Configuring an HTTPS Endpoint
You can automatically deploy an API proxy using an HTTP listener (inbound HTTP endpoint) with minimal setup. You can use this approach if you do not foresee any security concerns in your Anypoint Platform API setup. Otherwise, you must configure your API proxy with an HTTPs listener (inbound HTTPS endpoint), instead of an HTTP listener.
MuleSoft requires that you provide your own certificate when configuring your HTTPs setup. The certificate you use can be:
-
A self-signed certificate to be used for demo purposes
-
A custom TLS certificate with validity within your organization
-
A trusted Certificate Authority (CA) certificate
If your backend uses HTTPS with a self-signed certificate or custom TLS certificate, you must configure the API proxy requester with the corresponding certificate.
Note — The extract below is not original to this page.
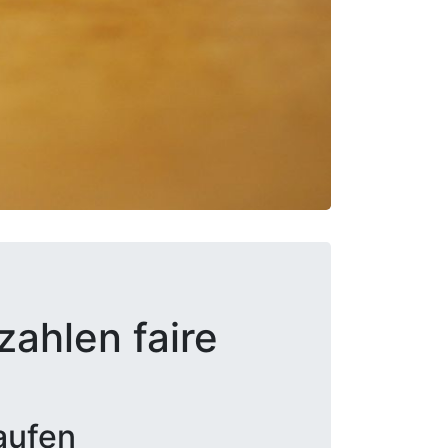
zahlen faire
aufen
Depending on your business use case, you can use any of the following recommended ways to configure your API proxy:
-
Use a certificate configured through the UI by leveraging Secrets Manager:
Upload your certificate to a secure vault within API Platform, make it available when you configure the proxy through the secrets manager, and then deploy the secure API proxy to the target runtime, such as CloudHub, Runtime Fabric, or on-premises deployment.
-
Use a certificate defined in already deployed Mule domain
Configure the certificate in the domain so that the API proxy HTTPS Listener references it, and then deploy the secure API proxy to the target Runtime Fabric, or on-premises target. (CloudHub is not supported with this approach because it does not support Mule domains.)
-
Use a certificate configured with Anypoint Studio
For this approach, download the API proxy, open it in Anypoint Studio, and manually configure HTTPS. You can then deploy the proxy to the target runtime, such as CloudHub, Runtime Fabric, or on-premises deployment. (If the target runtime is on CloudHub, use port 8082 when working with HTTPs.)